Human impacts on the living world affect far more than biodiversity. Countless wild beings are destroyed each day by our civilization’s insatiable demand for living space and resources (water, foods, fuels, minerals, wood, etc.), and by its perpetual release of toxic products or substances inimical to life. Such loss of life is beyond the scope of biodiversity. The word commonly means little more than the number of species, absent the great variety of unique individuals, populations, and life experiences. Characterizing the global destruction of life as a biodiversity crisis trivializes what is, in fact, a profoundly tragic life crisis.

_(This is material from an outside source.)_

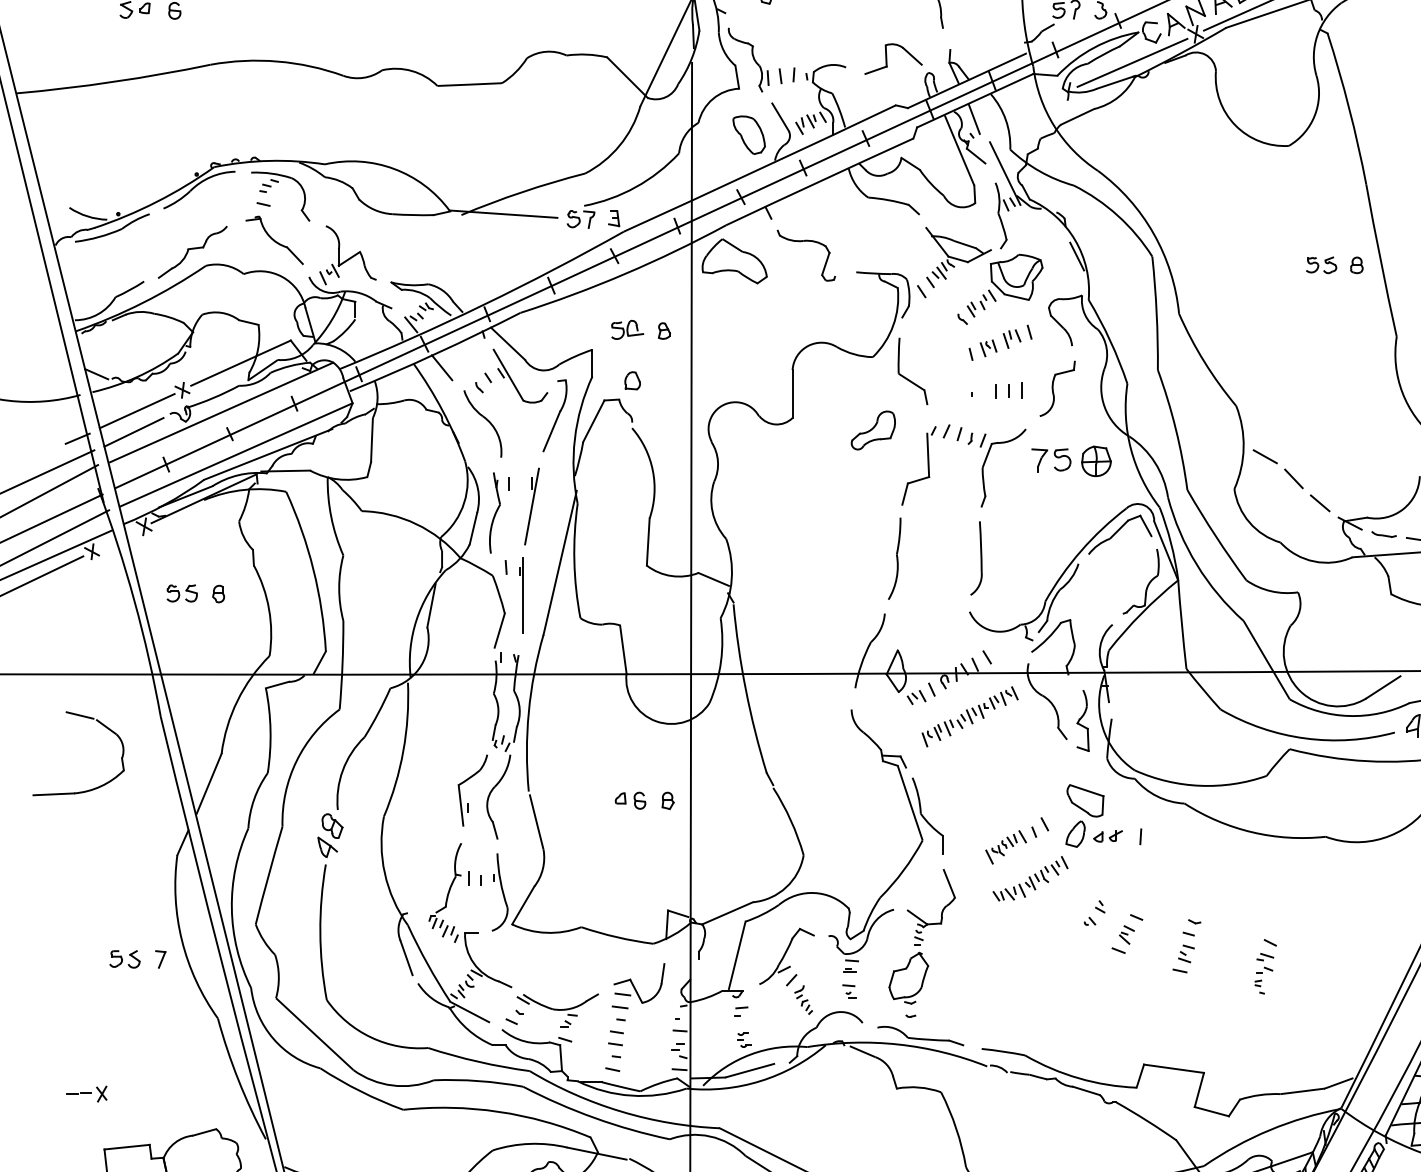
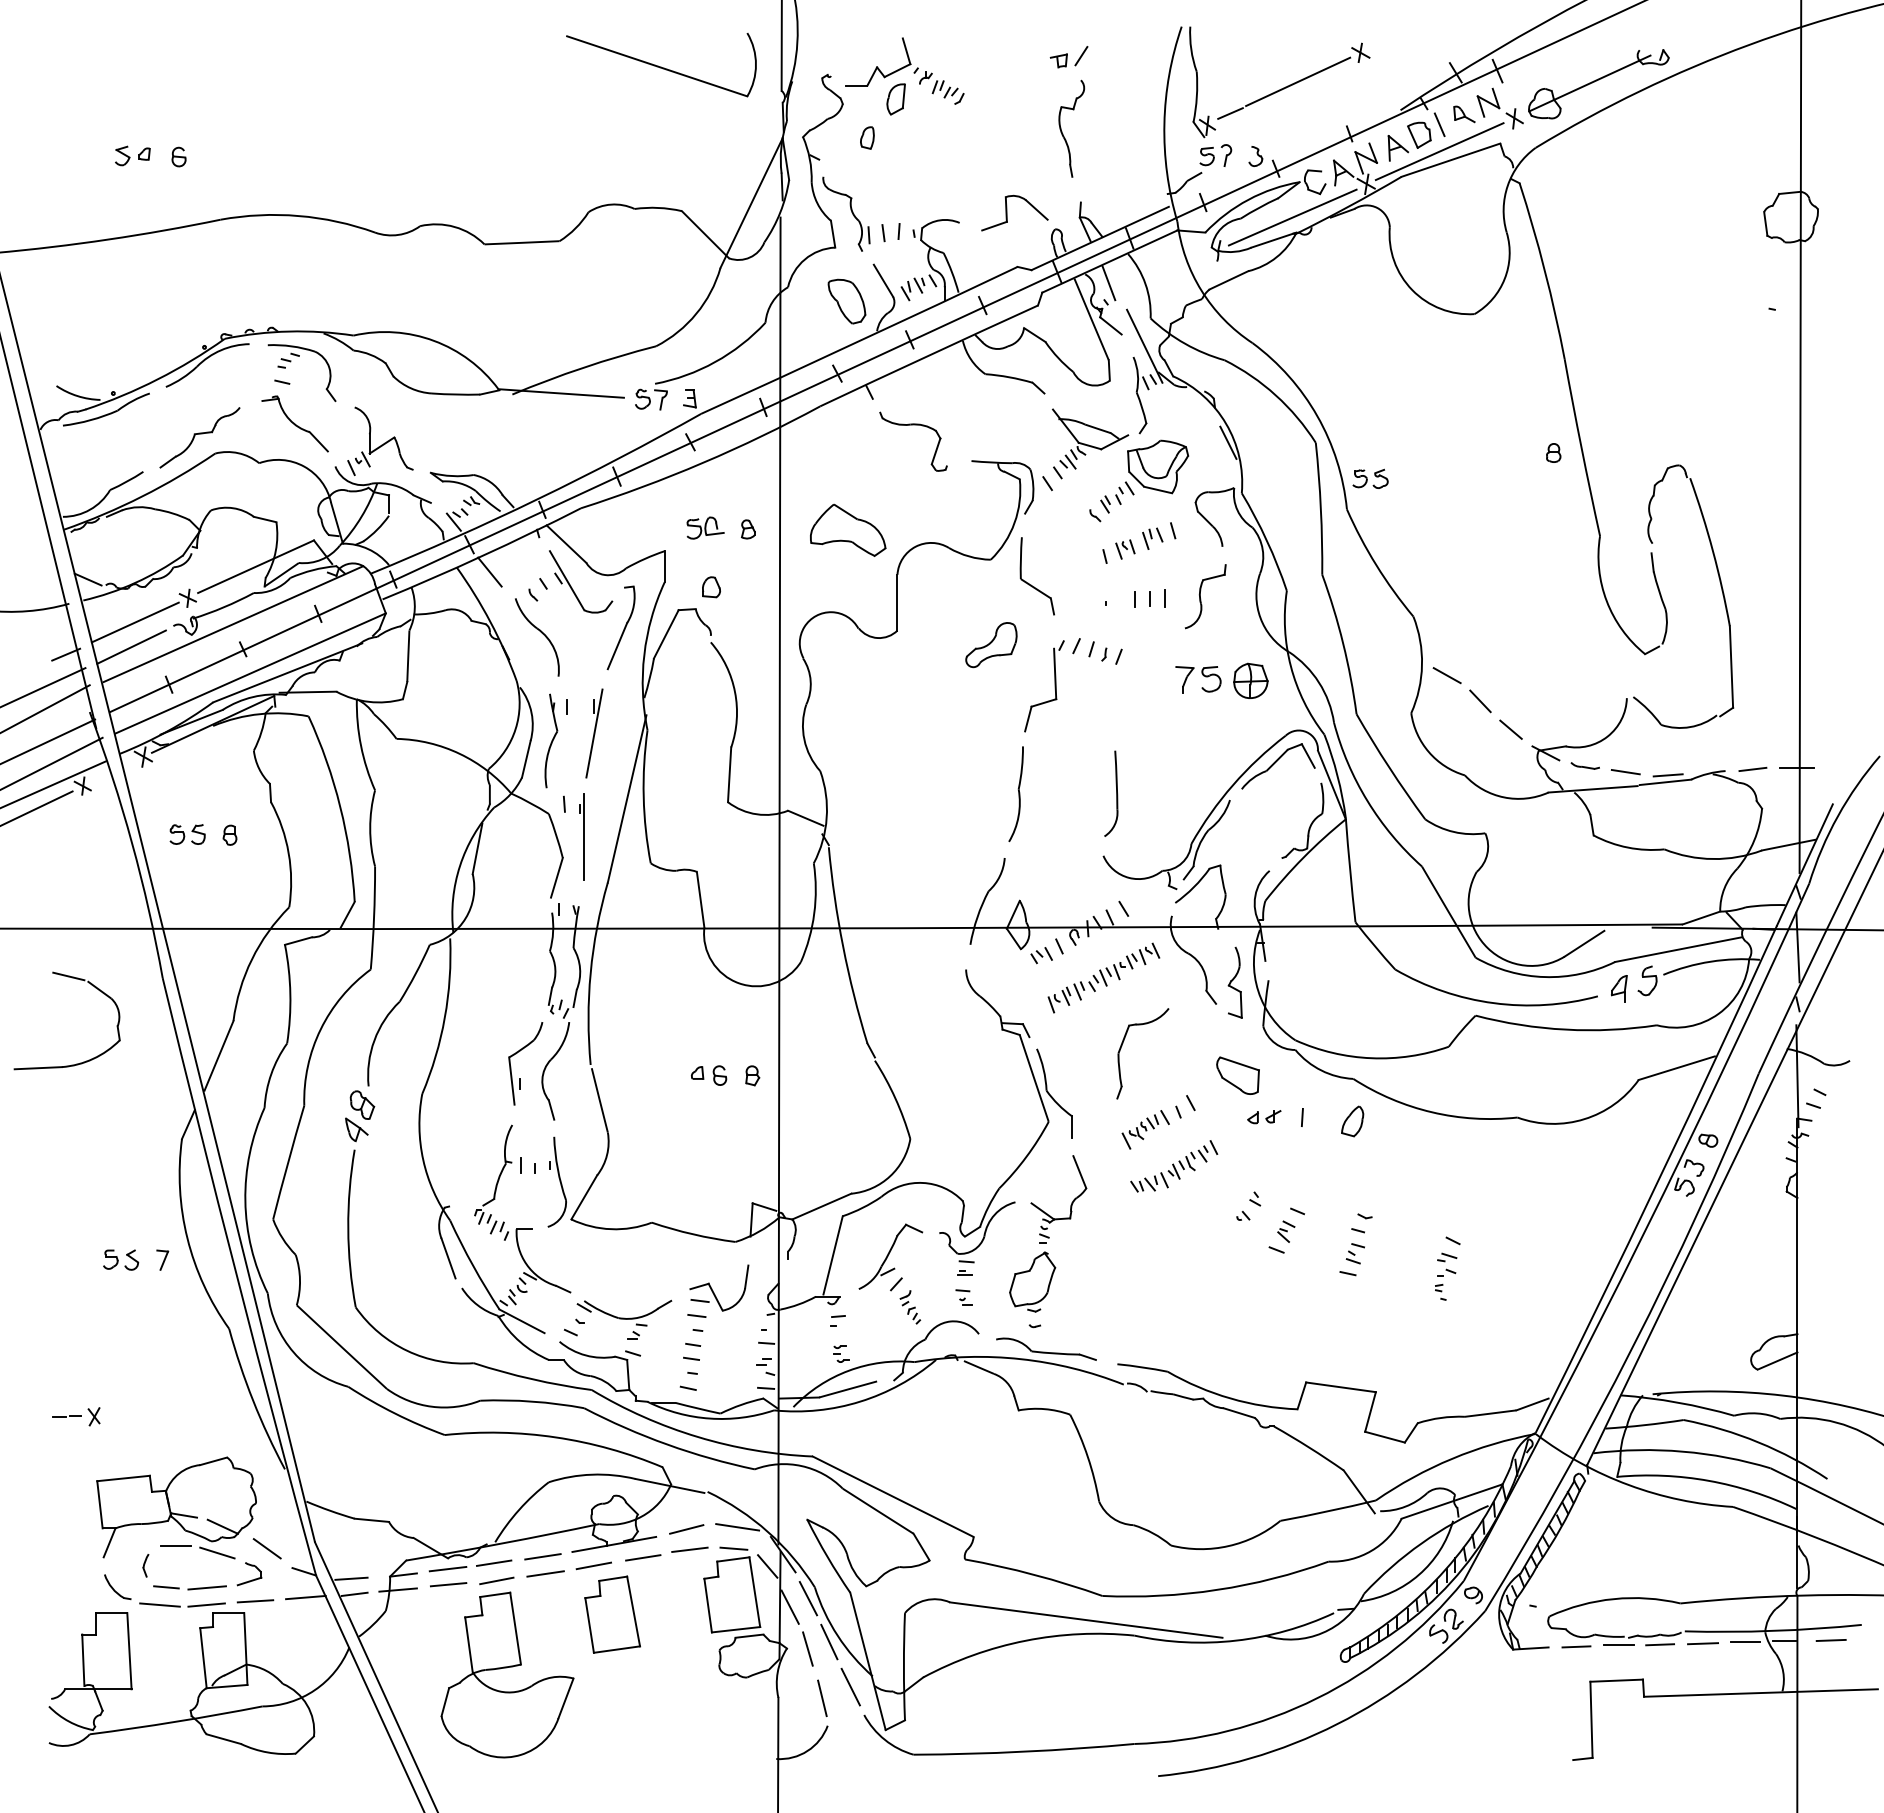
part: (735, 260) -> (848, 529), moved
part: (1321, 264) -> (1370, 478), moved
part: (986, 461) -> (1122, 1046), moved
part: (1075, 834) -> (1352, 1121), moved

Making life the banner word for conservation would rectify the meaning of pro-life. The term pro-life was insightfully co-opted by the anti-abortion movement. Equating life with human embryonic or fetal life is perhaps the greatest vocabulary coup d'etat of modern times. While I could not find a single research article on the social or cultural influence of the term pro-life and its corollaries such as sanctity of life, the effectiveness of emotive words to advance an agenda is well documented. Conservationists would do well to advance their cause by promoting the words life and pro-life in ways that closely reflect what those words, in plain English, actually mean.
(Words matter greatly. They shape not only speech but also social and political thought. Words can promote the established way of thinking about the world, or they can propel fundamental change, for better or for worse. They can have rapid and lasting effects on culture. For example, terms such as gay, pride, and gender-affirming are now influential banners for the LGBTQ+ community.)
What the word shift from biodiversity to life would mean in practice: It would enhance the ethical standing of conservation. It would push back against the prevailing (anthropocentric) worldview that only humans have intrinsic worth. It could ultimately improve prospects for human survival and well-being.
Some examples upon making the switch:
The Global Assessment Report on Biodiversity and Ecosystem Services becomes The Global Assessment Report on Life.
The Biodiversity Conference 2023 becomes The Conference on Life 2023.
The Center for Biological Diversity becomes The Center for Life.
Changing a paradigm, not just a word. The word change I am suggesting for conservation would fly in the face of a strong tendency in media, religion, and politics to equate life with human life. But that’s the point—this false equivalency is exactly what needs to be undone.
Resist language capture! Conservationists ought not accept constricted word meanings that undermine their cause.
Conservation means little if it is not about justice for more-than-human life. I’m referring to ecological justice in its broadest and truest sense. Achieve it, achieve it well, and the results will surely astound us—humans will emerge as heroes on a fruitful Earth.
I've been thinking same, thank you for articulating it so well.
Good point about the word “biodiversity” being a way to avoid taking responsibility for humanity’s crimes against the natural world. It’s a word that has the gloss of science, measurement, quantifiability. It is a word without a strong and vivid image—maybe like the word “habitat.” Not sure about the word “life” as a replacement that will catch on but I agree we need a better word for these concepts. Look at what’s happened to the word “woman”—defined by Stanford as “non-man”!! OMG!